Sent From My Freemasonry Pro App


----------



## mrpierce17 (Apr 15, 2014)

Congratulations and try to remember everything that is said during your initiation , keep your ears and your hart open

Bro.R.Pierce
Friendly Lodge #436 F&.A.M.
M.W.U.G.L.of.FL , P.H.A


----------



## jfree7997 (Apr 15, 2014)

Thx.  It will be a long work day waiting lol

Sent From My Freemasonry Pro App


----------



## jfree7997 (Apr 16, 2014)

7 mins till show time. 

Sent From My Freemasonry Pro App


----------



## mrpierce17 (Apr 16, 2014)

You got this bro

Bro.R.Pierce
Friendly Lodge #436 F&.A.M.
M.W.U.G.L.of.FL , P.H.A


----------



## goomba (Apr 16, 2014)

The first degree is my favorite degree!  Welcome to the fraternity.


----------



## jfree7997 (Apr 16, 2014)

I am an EA Mason.  Oh what a feeling

Sent From My Freemasonry Pro App


----------



## Joshua71 (Apr 16, 2014)

Welcome!! Your journey has begun, enjoy ! 

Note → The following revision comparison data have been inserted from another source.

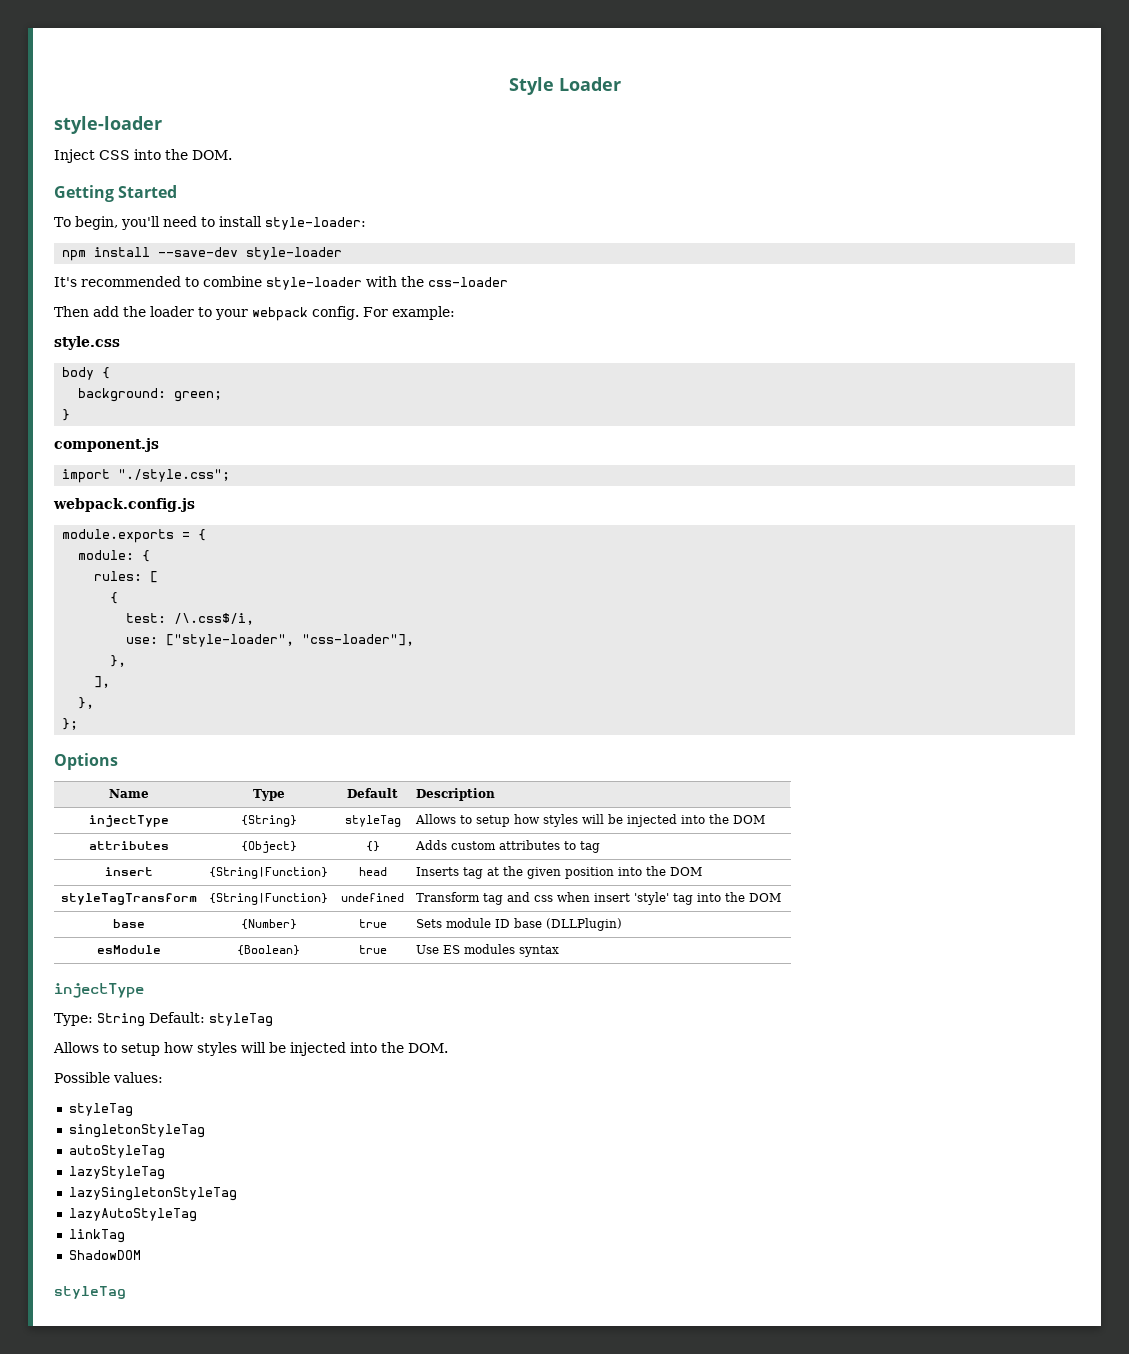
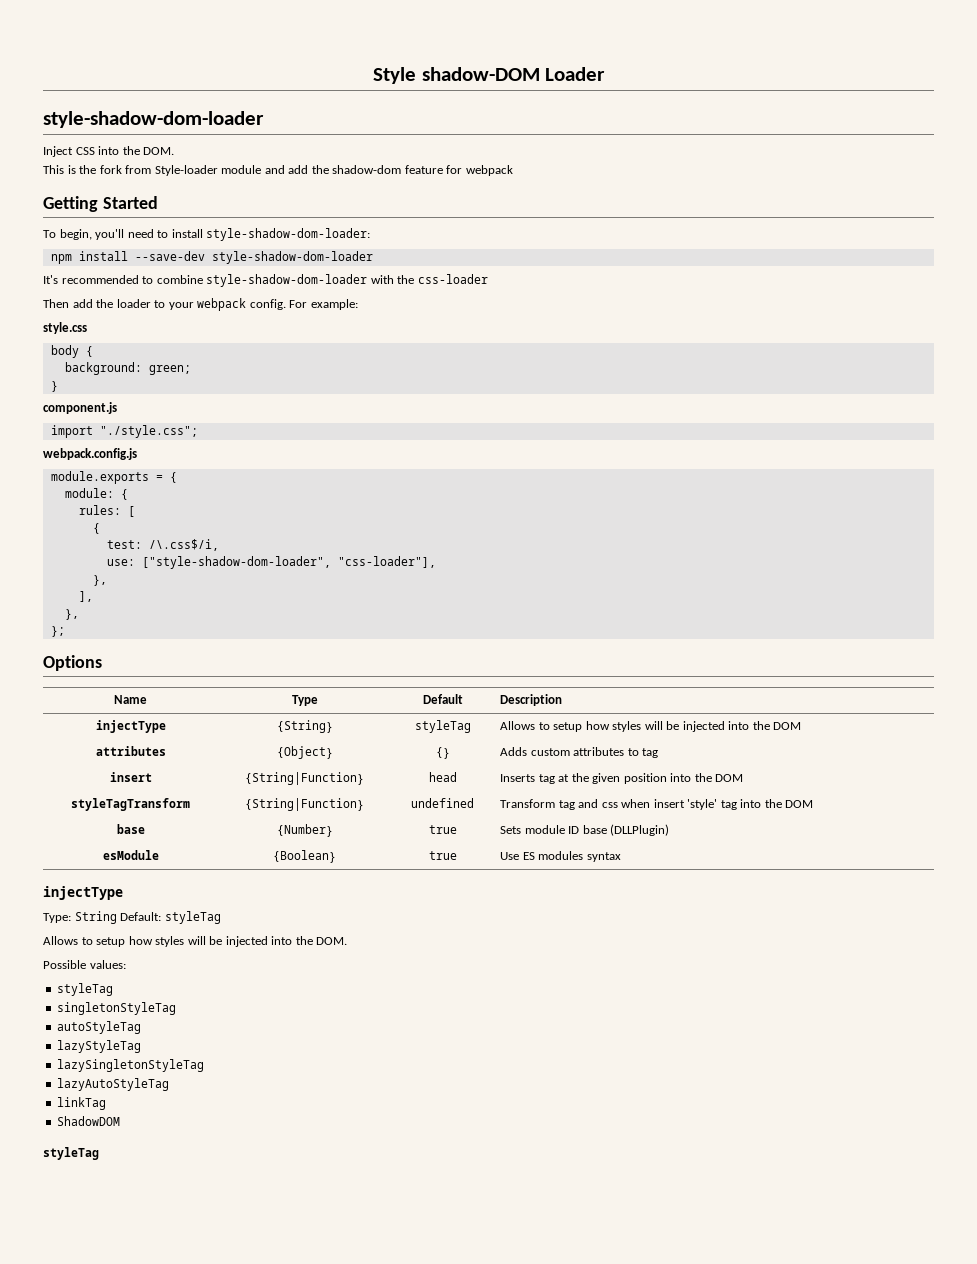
(554, 86) none -> [421,67,540,81] shadow-DOM
[54,116,162,134] style-loader -> [43,111,264,128] style-shadow-dom-loader
(232, 155) none -> [43,165,513,176] // This is the fork from Style-loader module and add the shadow-dom feature for webpack
[264,217,366,230] style-loader: -> [206,228,371,241] style-shadow-dom-loader:
[246,247,343,260] style-loader -> [211,251,373,264] style-shadow-dom-loader
[266,277,362,290] style-loader -> [206,274,368,287] style-shadow-dom-loader
[166,634,295,647] ["style-loader", -> [141,556,331,569] ["style-shadow-dom-loader",

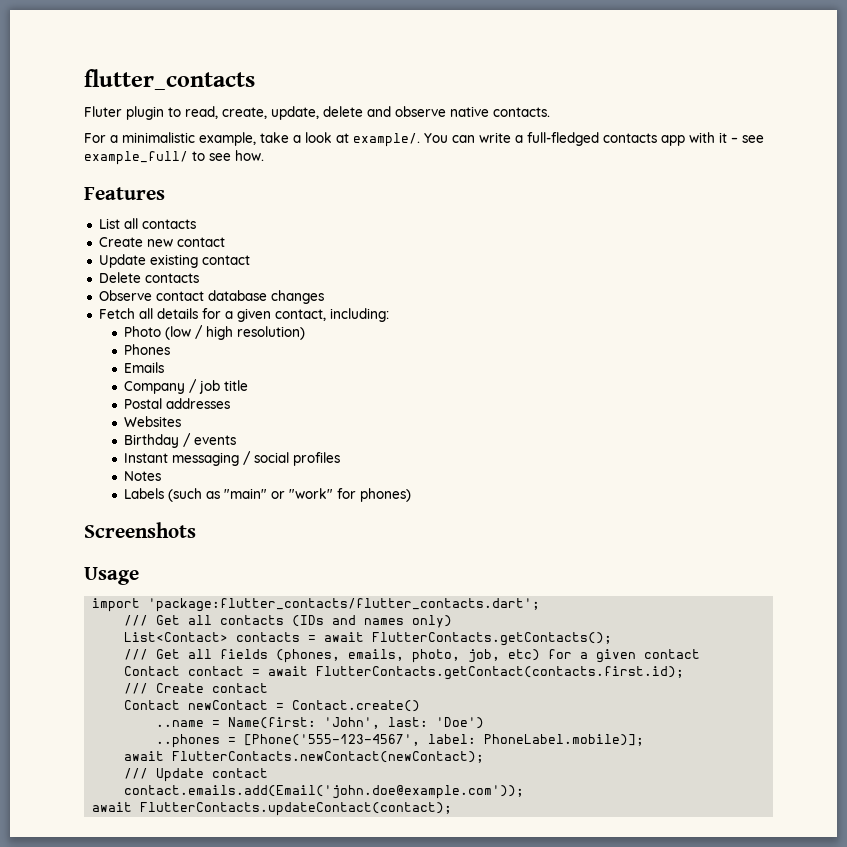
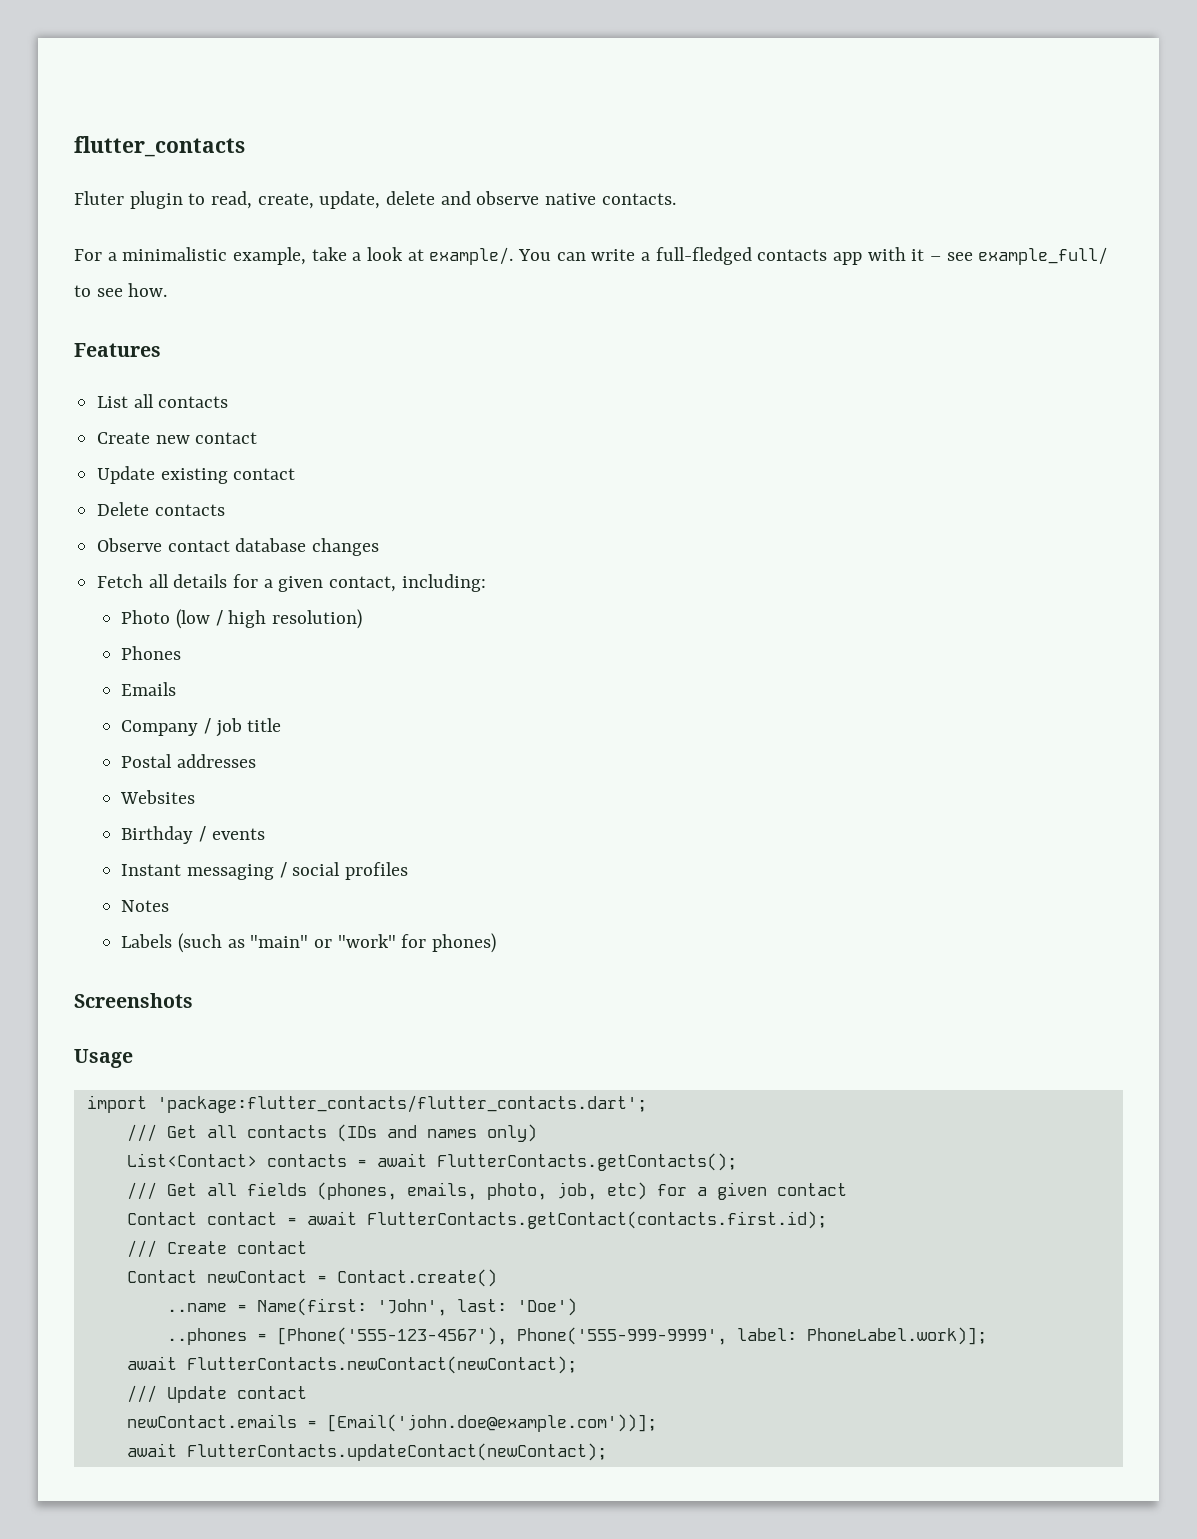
[244,734,645,746] [Phone('555-123-4567', label: PhoneLabel.mobile)]; -> [276,1327,987,1345] [Phone('555-123-4567'), Phone('555-999-9999', label: PhoneLabel.work)];
[124,785,525,799] [92,802,453,816] contact.emails.add(Email('john.doe@example.com')); // await FlutterContacts.updateContact(contact); -> [126,1414,657,1432] [126,1443,607,1461] newContact.emails = [Email('john.doe@example.com'))]; // await FlutterContacts.updateContact(newContact);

Sent From My Freemasonry Pro App


----------



## CTSloan (Apr 17, 2014)

Congrats brother and welcome. 


Sent From My Freemasonry Pro App


----------



## ryanRobinson (Apr 17, 2014)

How do I post on my timeline in this app? How do I start a new thread??


Sent From My Freemasonry Pro App


----------



## ryanRobinson (Apr 17, 2014)

I do my first degree tonight!!! I'm so excited!!! Any pointers???


Sent From My Freemasonry Pro App


----------



## jfree7997 (Apr 17, 2014)

Listen and enjoy

Sent From My Freemasonry Pro App


----------



## mrpierce17 (Apr 17, 2014)

Listen and remember you are amongst friends so there is nothing to fear 

Bro.R.Pierce
Friendly Lodge #436 F&.A.M.
M.W.U.G.L.of.FL , P.H.A


----------



## Warrior1256 (Aug 27, 2014)

Congratulations and welcome to both of you.


----------



## Levelhead (Aug 27, 2014)

Congrats.


----------



## Warrior1256 (Sep 8, 2014)

jfree7997 said:


> I am an EA Mason.  Oh what a feeling
> 
> Sent From My Freemasonry Pro App





ryanRobinson said:


> I do my first degree tonight!!! I'm so excited!!! Any pointers???
> 
> 
> Sent From My Freemasonry Pro App


Are both of you now Master Masons?


----------



## jfree7997 (Sep 8, 2014)

I'm still working my ea


----------



## Warrior1256 (Sep 8, 2014)

Hang in there brother. I'm sure that you will do great.


----------